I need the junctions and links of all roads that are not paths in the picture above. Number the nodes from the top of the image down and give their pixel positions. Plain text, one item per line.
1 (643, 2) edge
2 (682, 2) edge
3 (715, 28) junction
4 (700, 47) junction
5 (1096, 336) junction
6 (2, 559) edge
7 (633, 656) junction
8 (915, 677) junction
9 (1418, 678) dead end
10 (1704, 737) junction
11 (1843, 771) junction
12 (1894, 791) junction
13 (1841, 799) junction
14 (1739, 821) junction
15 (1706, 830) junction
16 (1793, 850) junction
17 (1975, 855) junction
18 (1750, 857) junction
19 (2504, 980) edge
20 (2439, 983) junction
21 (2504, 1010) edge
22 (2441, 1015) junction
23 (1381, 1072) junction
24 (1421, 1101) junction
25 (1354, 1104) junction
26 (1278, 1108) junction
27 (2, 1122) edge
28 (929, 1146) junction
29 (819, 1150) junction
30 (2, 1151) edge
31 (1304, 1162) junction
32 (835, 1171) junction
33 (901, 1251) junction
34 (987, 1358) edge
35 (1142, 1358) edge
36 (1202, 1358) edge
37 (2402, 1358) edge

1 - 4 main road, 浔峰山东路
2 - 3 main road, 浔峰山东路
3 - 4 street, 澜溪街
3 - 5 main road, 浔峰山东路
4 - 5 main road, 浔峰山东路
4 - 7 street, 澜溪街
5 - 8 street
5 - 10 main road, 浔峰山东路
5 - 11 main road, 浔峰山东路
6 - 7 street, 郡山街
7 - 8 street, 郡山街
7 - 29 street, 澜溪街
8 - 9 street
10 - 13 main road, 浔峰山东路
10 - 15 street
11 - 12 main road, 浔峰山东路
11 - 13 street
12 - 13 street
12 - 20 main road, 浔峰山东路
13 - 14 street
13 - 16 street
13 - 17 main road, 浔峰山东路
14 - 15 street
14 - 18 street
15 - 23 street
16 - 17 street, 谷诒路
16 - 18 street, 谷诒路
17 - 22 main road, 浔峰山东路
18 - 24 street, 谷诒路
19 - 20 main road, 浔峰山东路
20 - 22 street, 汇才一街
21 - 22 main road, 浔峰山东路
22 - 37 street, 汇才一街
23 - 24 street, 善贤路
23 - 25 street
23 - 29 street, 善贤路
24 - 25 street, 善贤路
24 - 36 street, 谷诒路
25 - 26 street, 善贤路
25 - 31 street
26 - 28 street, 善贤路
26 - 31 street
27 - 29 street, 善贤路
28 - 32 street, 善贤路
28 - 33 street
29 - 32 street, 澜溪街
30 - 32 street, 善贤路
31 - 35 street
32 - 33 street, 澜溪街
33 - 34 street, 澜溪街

■ ■ ■ ■

- About this exercise
Every record, word for word, must be returned.

- Result
I need the junctions and links of all roads that are not paths in the picture above. Number the nodes from the top of the image down and give their pixel positions. Plain text, one item per line.
1 (643, 2) edge
2 (682, 2) edge
3 (715, 28) junction
4 (700, 47) junction
5 (1096, 336) junction
6 (2, 559) edge
7 (633, 656) junction
8 (915, 677) junction
9 (1418, 678) dead end
10 (1704, 737) junction
11 (1843, 771) junction
12 (1894, 791) junction
13 (1841, 799) junction
14 (1739, 821) junction
15 (1706, 830) junction
16 (1793, 850) junction
17 (1975, 855) junction
18 (1750, 857) junction
19 (2504, 980) edge
20 (2439, 983) junction
21 (2504, 1010) edge
22 (2441, 1015) junction
23 (1381, 1072) junction
24 (1421, 1101) junction
25 (1354, 1104) junction
26 (1278, 1108) junction
27 (2, 1122) edge
28 (929, 1146) junction
29 (819, 1150) junction
30 (2, 1151) edge
31 (1304, 1162) junction
32 (835, 1171) junction
33 (901, 1251) junction
34 (987, 1358) edge
35 (1142, 1358) edge
36 (1202, 1358) edge
37 (2402, 1358) edge

1 - 4 main road, 浔峰山东路
2 - 3 main road, 浔峰山东路
3 - 4 street, 澜溪街
3 - 5 main road, 浔峰山东路
4 - 5 main road, 浔峰山东路
4 - 7 street, 澜溪街
5 - 8 street
5 - 10 main road, 浔峰山东路
5 - 11 main road, 浔峰山东路
6 - 7 street, 郡山街
7 - 8 street, 郡山街
7 - 29 street, 澜溪街
8 - 9 street
10 - 13 main road, 浔峰山东路
10 - 15 street
11 - 12 main road, 浔峰山东路
11 - 13 street
12 - 13 street
12 - 20 main road, 浔峰山东路
13 - 14 street
13 - 16 street
13 - 17 main road, 浔峰山东路
14 - 15 street
14 - 18 street
15 - 23 street
16 - 17 street, 谷诒路
16 - 18 street, 谷诒路
17 - 22 main road, 浔峰山东路
18 - 24 street, 谷诒路
19 - 20 main road, 浔峰山东路
20 - 22 street, 汇才一街
21 - 22 main road, 浔峰山东路
22 - 37 street, 汇才一街
23 - 24 street, 善贤路
23 - 25 street
23 - 29 street, 善贤路
24 - 25 street, 善贤路
24 - 36 street, 谷诒路
25 - 26 street, 善贤路
25 - 31 street
26 - 28 street, 善贤路
26 - 31 street
27 - 29 street, 善贤路
28 - 32 street, 善贤路
28 - 33 street
29 - 32 street, 澜溪街
30 - 32 street, 善贤路
31 - 35 street
32 - 33 street, 澜溪街
33 - 34 street, 澜溪街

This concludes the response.